Durant la pandémie de COVID-19, deux théories ont émergé. La première était que cet effet positif perdurerait et que les méningocoques cesseraient de circuler à long terme. La seconde était qu’il y aurait une résurgence rapide de l’activité bactérienne parmi une population naïve qui n’était pas entrée en contact avec la bactérie depuis longtemps. »
Muhamed-Kheir Taha, co-auteur principal de l’étude, chef de l’unité des infections bactériennes invasives et directeur du Centre national de référence des méningocoques à l’Institut Pasteur
Une équipe de scientifiques de l’Institut Pasteur a donc décidé de mener une étude détaillée de l’évolution de la maladie entre 2015 et 2022, et a confirmé la deuxième hypothèse.

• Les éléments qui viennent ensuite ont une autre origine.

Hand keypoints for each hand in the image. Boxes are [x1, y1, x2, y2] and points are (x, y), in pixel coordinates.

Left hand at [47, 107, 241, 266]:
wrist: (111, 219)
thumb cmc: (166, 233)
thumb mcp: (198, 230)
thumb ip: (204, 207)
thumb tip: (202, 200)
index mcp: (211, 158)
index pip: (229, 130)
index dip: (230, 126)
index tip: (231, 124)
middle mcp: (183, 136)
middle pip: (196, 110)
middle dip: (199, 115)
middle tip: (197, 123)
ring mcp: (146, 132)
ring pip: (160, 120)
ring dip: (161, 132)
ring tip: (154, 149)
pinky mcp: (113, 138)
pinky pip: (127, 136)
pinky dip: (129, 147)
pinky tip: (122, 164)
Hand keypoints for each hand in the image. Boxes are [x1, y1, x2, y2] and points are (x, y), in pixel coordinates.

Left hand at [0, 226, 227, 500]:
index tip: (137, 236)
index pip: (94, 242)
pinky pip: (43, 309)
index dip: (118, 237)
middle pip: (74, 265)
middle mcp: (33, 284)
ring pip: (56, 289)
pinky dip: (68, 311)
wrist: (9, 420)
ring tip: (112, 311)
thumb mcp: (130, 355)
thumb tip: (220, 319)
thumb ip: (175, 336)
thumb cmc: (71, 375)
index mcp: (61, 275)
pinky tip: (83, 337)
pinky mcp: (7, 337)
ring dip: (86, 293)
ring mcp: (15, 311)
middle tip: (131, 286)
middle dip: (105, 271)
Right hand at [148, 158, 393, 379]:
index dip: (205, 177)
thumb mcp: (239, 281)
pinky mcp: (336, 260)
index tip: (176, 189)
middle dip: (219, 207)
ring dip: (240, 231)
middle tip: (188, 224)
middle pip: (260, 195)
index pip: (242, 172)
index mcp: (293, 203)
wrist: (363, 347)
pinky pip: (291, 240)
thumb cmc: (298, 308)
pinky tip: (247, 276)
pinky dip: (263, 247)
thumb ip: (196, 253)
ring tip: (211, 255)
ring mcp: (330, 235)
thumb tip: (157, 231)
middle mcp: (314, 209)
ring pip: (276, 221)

Grâce aux échantillons du Centre national de référence des méningocoques, qui recense tous les cas d’IMD en France depuis 1980, les scientifiques ont pu revenir sur la période pandémique. Le premier constat était clair. « Il y a eu une résurgence sans précédent des méningococcies invasives à l’automne 2022, et maintenant, à l’automne 2023, le nombre de cas est plus élevé que lors de la période pré-Covid-19 », souligne Samy Taha, premier auteur de l’étude et scientifique. dans l’unité des infections bactériennes invasives de l’Institut Pasteur. Sur un total de 298 cas enregistrés entre janvier et septembre 2019, 421 cas ont déjà été enregistrés entre janvier et septembre 2023, soit une hausse de 36%, même si le pic hivernal n’est pas encore arrivé. Le chiffre pour la même période en 2021 était de 53 cas. Il y a deux explications principales à cela : l’immunité générale était plus faible parce que les souches circulaient moins, mais il y avait aussi une diminution de la vaccination, la vaccination contre la méningite C ayant par exemple chuté de 20 % lors du premier confinement. La population est donc devenue naïve face à des bactéries en constante évolution : le génome bactérien est très variable.

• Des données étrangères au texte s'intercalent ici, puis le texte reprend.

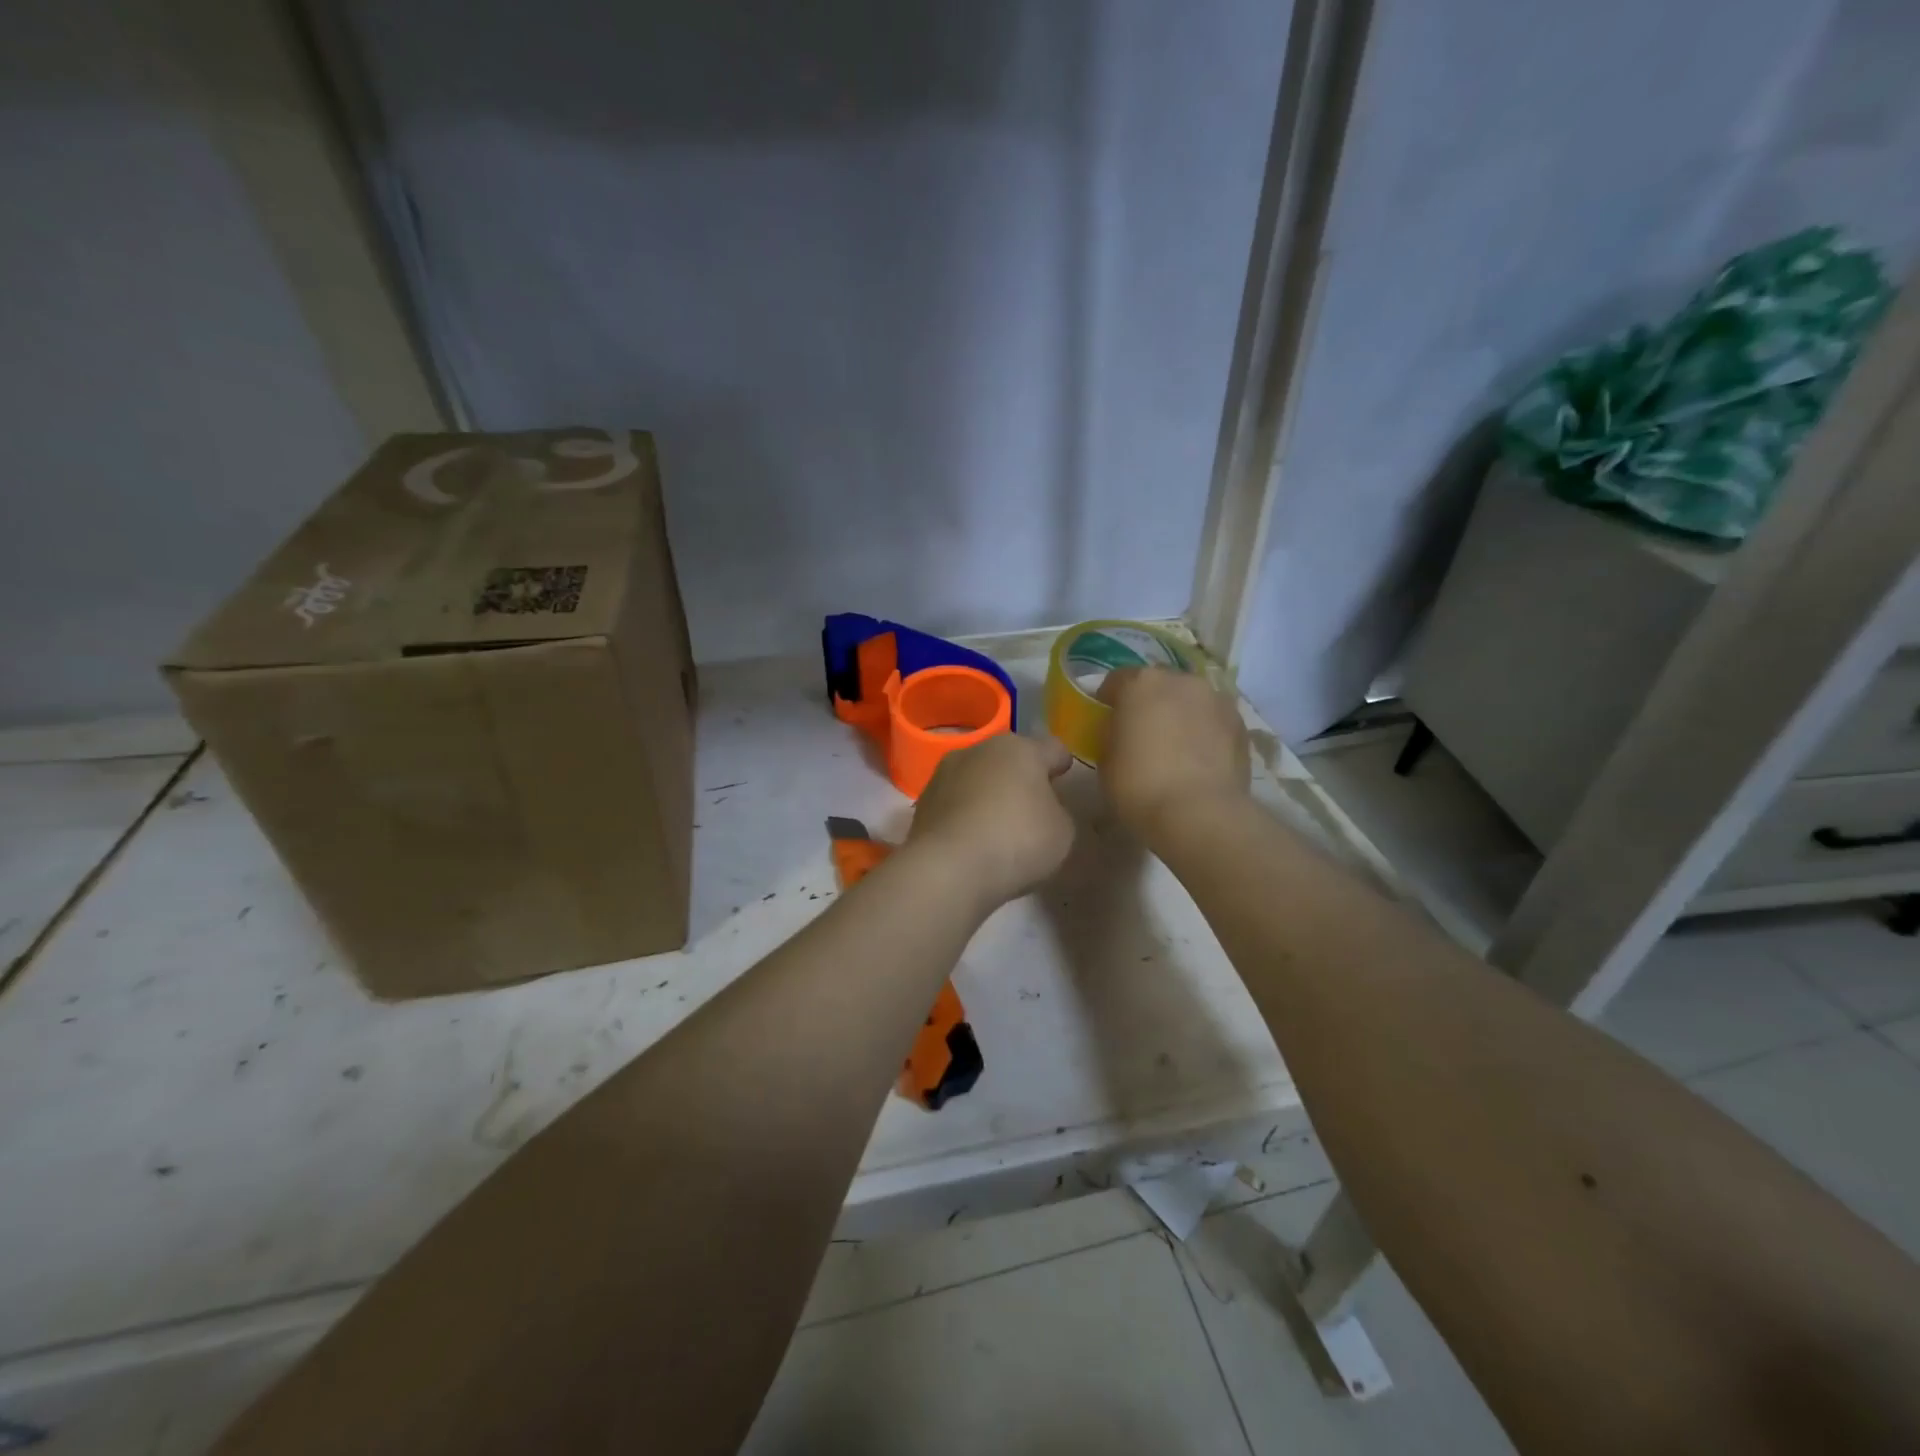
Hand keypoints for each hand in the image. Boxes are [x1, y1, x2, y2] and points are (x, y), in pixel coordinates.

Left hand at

« Depuis la pandémie, on constate une résurgence particulière des sérogroupes méningococciques W et Y par rapport aux autres sérogroupes », poursuit Ala-Eddine Deghmane, co-auteur principal de l’étude et directeur adjoint du Centre national de référence des méningocoques à l’Institut. Pasteur. « Et même si toutes les tranches d’âge sont concernées, nous avons constaté que les plus touchés par cette nouvelle vague de méningites sont les jeunes de 16 à 24 ans. » En d’autres termes, les souches bactériennes de méningocoques responsables aujourd’hui de l’IMD sont différentes de celles qui circulaient avant la pandémie et ciblent différentes tranches d’âge. « C’est presque comme si l’épidémie de Covid-19 avait réinitialisé tout le système », estime Samy Taha.

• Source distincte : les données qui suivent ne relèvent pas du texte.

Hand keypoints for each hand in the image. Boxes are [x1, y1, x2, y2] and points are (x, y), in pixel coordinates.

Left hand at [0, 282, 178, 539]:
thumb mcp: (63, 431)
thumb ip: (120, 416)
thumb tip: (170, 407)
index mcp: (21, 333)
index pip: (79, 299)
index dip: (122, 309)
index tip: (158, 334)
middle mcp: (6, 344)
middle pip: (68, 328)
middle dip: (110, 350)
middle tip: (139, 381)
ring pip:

Cette résurgence des méningites pourrait s’accentuer dans les mois à venir avec l’effet de la grippe saisonnière. Le virus de la grippe crée un contexte favorable au développement des bactéries méningococciques. Tous les rassemblements de masse peuvent être un facteur de risque d’infection en général, et en particulier d’IMD.
En France, seule la vaccination contre la méningite C est obligatoire ; la vaccination contre la méningite B est simplement recommandée chez les nourrissons. Mais il n’existe pas encore de recommandations en population générale pour les sérogroupes Y et W. Les scientifiques sont donc en contact avec la Haute Autorité de Santé pour les aider à adapter la future stratégie vaccinale. « Si le vaccin quadrivalent contre le méningocoque des sérogroupes A, C, Y et W était recommandé aux adolescents, il leur apporterait une protection directe et également une protection indirecte pour les autres catégories de la population », explique Ala-Eddine Deghmane. Les adolescents sont les principaux porteurs sains de méningocoques. « Il ne faut pas oublier que sans traitement, le taux de mortalité par méningite bactérienne est pratiquement de 100 %. Même avec un traitement approprié, le taux de mortalité reste de 10 %. La prévention vaccinale est donc cruciale », conclut Muhamed-Kheir Taha.